Re: Looking for a standard on historical countries from Steven R. Loomis on 2014-11-01 (Unicode Mail List Archive)

From: Steven R. Loomis <srl_at_icu-project.org>
Date: Sat, 01 Nov 2014 21:57:06 -0700

On 11/1/2014 8:10 AM, Richard Wordingham wrote:
> On Fri, 31 Oct 2014 20:43:19 +0100
> Philippe Verdy <verdy_p_at_wanadoo.fr> wrote:
>
>> How is ths related to Unicode ?
> One possibility is though the Regional Indicators, but they are defined
> by the unstable ISO 3166-1 alpha-2 codes.
It was noted as "off topic". It.s relevant because CLDR is relevant.
>> May be it's associated to CLDR for former regional classifcation of
>> languages, but I doubt this will ever create any standardization for
>> historic data that should remain as is without changes in their old
>> sources for which there are no more any active maintainers, just
>> interested people (basically historians that may comment about them
>> the way they want or could invent their new terminology for analysts
>> and archivists).
> A lot of useful historic information is missing from CLDR. For example,
> I believe line-breaking and word-boundary rules are completely missing
> for 'Sumero-Akkadian' Cuneiform writing systems.
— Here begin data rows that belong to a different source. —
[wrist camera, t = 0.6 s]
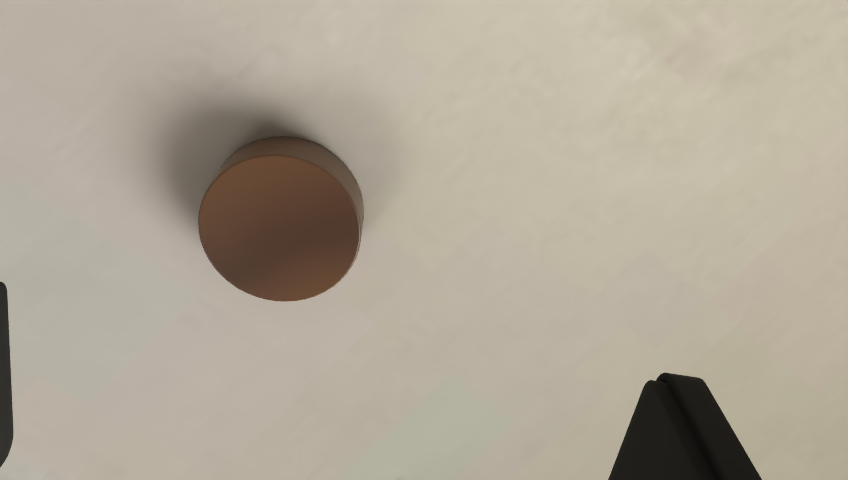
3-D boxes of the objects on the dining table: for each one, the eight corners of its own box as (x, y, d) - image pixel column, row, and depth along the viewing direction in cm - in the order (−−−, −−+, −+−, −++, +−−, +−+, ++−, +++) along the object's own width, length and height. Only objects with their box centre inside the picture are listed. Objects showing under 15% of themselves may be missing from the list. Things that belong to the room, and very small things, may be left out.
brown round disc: (182, 170, 25) (167, 191, 23) (323, 112, 24) (317, 129, 22) (255, 295, 27) (245, 323, 25) (387, 245, 26) (386, 269, 24)
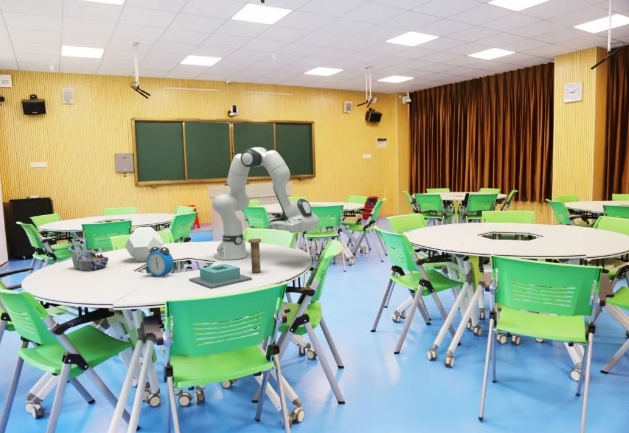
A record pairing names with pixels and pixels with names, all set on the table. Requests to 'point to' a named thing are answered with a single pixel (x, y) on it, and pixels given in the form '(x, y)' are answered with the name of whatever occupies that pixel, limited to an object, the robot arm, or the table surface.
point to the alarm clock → (159, 261)
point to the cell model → (88, 260)
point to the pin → (255, 255)
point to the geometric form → (143, 242)
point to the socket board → (211, 285)
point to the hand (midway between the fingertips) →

The rules were not
> uniform. On the other hand, an entry for the Assyrian for 'English' as
> used in the Assyrian homeland would be meaningless.
A lot of speculation happened some time back with the assumption that
CLDR would a priori reject historic language contributions such as Latin
(it wouldn't). Zero bugs were even filed, let alone any data submitted
for Latin. Besides Sumero-Akkadian, we could probably add break rules
for, say, Oromo, Slovak, Spanish, and Dutch (
http://unicode.org/cldr/trac/ticket/2992 ).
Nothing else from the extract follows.